Teaching machine learning to check senses may avoid sophisticated attacks

Complex machines that steer autonomous vehicles, set the temperature in our homes and buy and sell stocks with little human control are built to learn from their environments and act on what they “see” or “hear.” They can be tricked into grave errors by relatively simple attacks or innocent misunderstandings, but they may be able to help themselves by mixing their senses.

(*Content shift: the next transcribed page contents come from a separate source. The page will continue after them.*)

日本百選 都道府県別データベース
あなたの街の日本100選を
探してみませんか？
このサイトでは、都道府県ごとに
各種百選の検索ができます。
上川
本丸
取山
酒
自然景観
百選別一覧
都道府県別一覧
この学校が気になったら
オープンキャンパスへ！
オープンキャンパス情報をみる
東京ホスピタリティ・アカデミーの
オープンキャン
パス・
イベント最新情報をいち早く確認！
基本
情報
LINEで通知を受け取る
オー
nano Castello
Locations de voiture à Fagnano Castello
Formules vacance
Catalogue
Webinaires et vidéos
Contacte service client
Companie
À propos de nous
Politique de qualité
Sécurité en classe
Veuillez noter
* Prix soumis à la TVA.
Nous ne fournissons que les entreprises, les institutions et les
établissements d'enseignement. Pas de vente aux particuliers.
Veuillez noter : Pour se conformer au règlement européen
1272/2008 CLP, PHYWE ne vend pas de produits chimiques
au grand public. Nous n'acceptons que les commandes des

In 2018, a group of security researchers managed to befuddle object-detecting software with tactics that appear so innocuous it’s hard to think of them as attacks. By adding a few carefully designed stickers to stop signs, the researchers fooled the sort of object-recognizing computer that helps guide driverless cars. The computers saw an umbrella, bottle or banana — but no stop sign.

Two multi-colored stickers attached to a stop sign were enough to disguise it — to the “eyes” of an image-recognition algorithm — as a bottle, banana and umbrella. UW-Madison

“They did this attack physically — added some clever graffiti to a stop sign, so it looks like some person just wrote on it or something — and then the object detectors would start seeing it is a speed limit sign,” says Somesh Jha, a University of Wisconsin–Madison computer sciences professor and computer security expert. “You can imagine that if this kind of thing happened in the wild, to an auto-driving vehicle, that could be really catastrophic.”

The Defense Advanced Research Projects Agency has awarded a team of researchers led by Jha a $2.7 million grant to design algorithms that can protect themselves against potentially dangerous deception. Joining Jha as co-investigators are UW–Madison Electrical and Computer Engineering Professor Kassem Fawaz, University of Toronto Computer Sciences Professor Nicolas Papernot, and Atul Prakash, a University of Michigan professor of Electrical Engineering and Computer Science and an author of the 2018 study.

Kassem Fawaz

One of Prakash’s stop signs, now an exhibit at the Science Museum of London, is adorned with just two narrow bands of disorganized-looking blobs of color. Subtle changes can make a big difference to object- or audio-recognition algorithms that fly drones or make smart speakers work, because they are looking for subtle cues in the first place, Jha says.

The systems are often self-taught through a process called machine learning. Instead of being programmed into rigid recognition of a stop sign as a red octagon with specific, blocky white lettering, machine learning algorithms build their own rules by picking distinctive similarities from images that the system may know only to contain or not contain stop signs.

“The more examples it learns from, the more angles and conditions it is exposed to, the more flexible it can be in making identifications,” Jha says. “The better it should be at operating in the real world.”

But a clever person with a good idea of how the algorithm digests its inputs might be able to exploit those rules to confuse the system.

“DARPA likes to stay a couple steps ahead,” says Jha. “These sorts of attacks are largely theoretical now, based on security research, and we’d like them to stay that way.”

A military adversary, however — or some other organization that sees advantage in it — could devise these attacks to waylay sensor-dependent drones or even trick largely automated commodity-trading computers run into bad buying and selling patterns.

Somesh Jha

“What you can do to defend against this is something more fundamental during the training of the machine learning algorithms to make them more robust against lots of different types of attacks,” says Jha.

One approach is to make the algorithms multi-modal. Instead of a self-driving car relying solely on object-recognition to identify a stop sign, it can use other sensors to cross-check results. Self-driving cars or automated drones have cameras, but often also GPS devices for location and laser-scanning LIDAR to map changing terrain.

“So, while the camera may be saying, ‘Hey this is a 45-mile-per-hour speed limit sign,’ the LIDAR says, ‘But wait, it’s an octagon. That’s not the shape of a speed limit sign,’” Jha says. “The GPS might say, ‘But we’re at the intersection of two major roads here, that would be a better place for a stop sign than a speed limit sign.’”

The trick is not to over-train, constraining the algorithm too much.

“The important consideration is how you balance accuracy against robustness against attacks,” says Jha. “I can have a very robust algorithm that says every object is a cat. It would be hard to attack. But it would also be hard to find a use for that.”